Jacques Attali vient de remettre au Président de la république un rapport au titre évocateur : « Construire le monde positif que nous voulons. Pour les générations futures à l’horizon 2030 ». Il y est beaucoup question d’agriculture, de biodiversité, de développement durable, de réglementation des marchés de matières premières, etc. À première vue, le monde agricole devrait être intéressé par l’idée qu’un rapport officiel accorde une telle place aux problématiques agricoles et rurales. Ce n’est pas si souvent le cas. La satisfaction est de courte durée cependant. Jacques Attali met à sa propre sauce des notions devenues bien classiques et dont on connaît les limites si on est sensible aux enjeux de l’alimentation de la planète : agriculture familiale, réduction des pesticides, produits bio, impact environnemental, etc.

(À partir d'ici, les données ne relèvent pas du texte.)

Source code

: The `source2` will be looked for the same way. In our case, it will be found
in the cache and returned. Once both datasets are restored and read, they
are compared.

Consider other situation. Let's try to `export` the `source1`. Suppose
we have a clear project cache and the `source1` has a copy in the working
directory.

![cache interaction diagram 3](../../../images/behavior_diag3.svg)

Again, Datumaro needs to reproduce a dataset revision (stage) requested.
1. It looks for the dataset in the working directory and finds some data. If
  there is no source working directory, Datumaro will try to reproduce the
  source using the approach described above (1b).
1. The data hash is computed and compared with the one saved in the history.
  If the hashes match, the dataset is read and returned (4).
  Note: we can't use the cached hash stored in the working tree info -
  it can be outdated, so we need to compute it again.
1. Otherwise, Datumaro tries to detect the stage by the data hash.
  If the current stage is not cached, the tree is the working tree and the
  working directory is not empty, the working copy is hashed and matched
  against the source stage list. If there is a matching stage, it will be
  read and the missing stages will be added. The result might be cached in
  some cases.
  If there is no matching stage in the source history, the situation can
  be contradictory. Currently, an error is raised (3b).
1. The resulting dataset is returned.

Jacques Attali évoque évidemment l’agroécologie cher à Stéphane Le Foll.
On aurait attendu des idées un peu plus audacieuses et originales de la part de Jacques Attali, surtout en se projetant vers 2030. Certes, il y a un court chapitre sur le big data et ses retombées en agriculture ; mais quid des biotechnologies au-delà des OGM ? Quid des nanotechnologies appliquées à l’agriculture ? Quid de ce qu’on peut attendre des capteurs de toutes sortes qui permettent de suivre de près la santé d’un animal ou les attaques de nuisibles sur un m2 de champ de blé ?
Il n’empêche, les responsables agricoles doivent s’intéresser à ce rapport car il correspond aux idées principales qu’un Parisien, conseiller politique influant, peut se faire de l’avenir de l’agriculture. Vision un peu romantique, à la mode, confortant pas mal de politiques dans leurs idées toutes faites, mais ne trouvant pas beaucoup de solutions au problème d’une agriculture qui doit produire beaucoup plus et beaucoup mieux.